Thank you, Laurent. Thanks for taking my question.
Thank you, RK.
Clément Bassat, BNP Paribas.
Hello. Thank you for taking my question. Just one about your relationship with the EIB. You advised that the EIB is willing to extend for six months their requirement of EUR15 million in a grant instead of EUR25 million, but the condition is to find a partner. And I have in mind your CE mark in the STS program, and did they request or strongly suggest you to start the commercial phase on this program in Europe? And finally, are you in touch with the potential partners to do that? Thank you.
Thanks for the question. I think the STS is an interesting and important question. As you know, we’ve been successful in running a Phase 3 randomized trial, proving the superiority of NBTXR3 over the standard of care in a very hard to treat patient population, which is locally advanced soft-tissue sarcoma patients.
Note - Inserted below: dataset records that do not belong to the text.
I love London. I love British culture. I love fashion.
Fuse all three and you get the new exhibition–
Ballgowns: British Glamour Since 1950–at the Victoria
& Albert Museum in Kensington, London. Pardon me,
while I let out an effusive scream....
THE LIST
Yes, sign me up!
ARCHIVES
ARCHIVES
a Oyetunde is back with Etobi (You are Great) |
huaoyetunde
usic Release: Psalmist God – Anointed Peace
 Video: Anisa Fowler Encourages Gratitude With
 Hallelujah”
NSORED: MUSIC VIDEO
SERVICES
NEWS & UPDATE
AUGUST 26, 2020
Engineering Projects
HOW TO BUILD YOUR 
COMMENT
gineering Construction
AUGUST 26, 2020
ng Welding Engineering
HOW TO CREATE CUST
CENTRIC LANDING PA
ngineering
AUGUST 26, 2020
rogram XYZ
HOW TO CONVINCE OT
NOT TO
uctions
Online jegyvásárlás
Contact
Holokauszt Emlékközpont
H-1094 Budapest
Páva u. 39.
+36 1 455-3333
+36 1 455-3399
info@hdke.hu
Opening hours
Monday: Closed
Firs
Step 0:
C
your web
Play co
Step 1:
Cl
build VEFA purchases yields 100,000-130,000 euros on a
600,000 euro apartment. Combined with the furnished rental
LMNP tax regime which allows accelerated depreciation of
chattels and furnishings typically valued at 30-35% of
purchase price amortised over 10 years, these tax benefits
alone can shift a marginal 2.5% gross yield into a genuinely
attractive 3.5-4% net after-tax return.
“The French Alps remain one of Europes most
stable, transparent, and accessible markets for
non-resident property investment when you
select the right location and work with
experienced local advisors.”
Now, we also obtained the CE mark for that a few or two years ago. And the idea here is to capitalize on the existing CE mark, so when we get the head and neck data and hopefully positive interim readout that we could submit an extension use of the NBTXR3 to go from STS to head and neck cancer patients.
We will not start commercializing with soft-tissue sarcoma because that will be globally detrimental to the whole franchise of NBTXR3. And also, the effort we have to deploy to make this product commercially available across Europe will not be interesting versus starting first with head and neck and obtaining a potential good price, a fair price, for the product and then extend it to the soft-tissue sarcoma and then start selling both in head and neck and STS.
Now, as far as EIB’s concerned on this topic, their fully backed strategy on this has potential ongoing discussion we have, talking about STS and the strategy to start with head and neck. It’s seen by all our potential and existing collaborators as the right time to move forward.
All right. Thank you.
Thank you. There are no further questions at this time. I would now like to hand the call back over to management for any closing comments.
Thank you. So I will just would like to thank you all for participating to this call, and we look forward to further executing across our upcoming milestones. And we’ll continue, of course, to keep you updated on our progress and our fully and obviously much more clinical data that will come this year.
Thank you very much, and I wish you all a very good day.
Thank you. This does conclude today’s teleconference. We appreciate your participation. You may disconnect your lines at this time. Enjoy the rest of your day.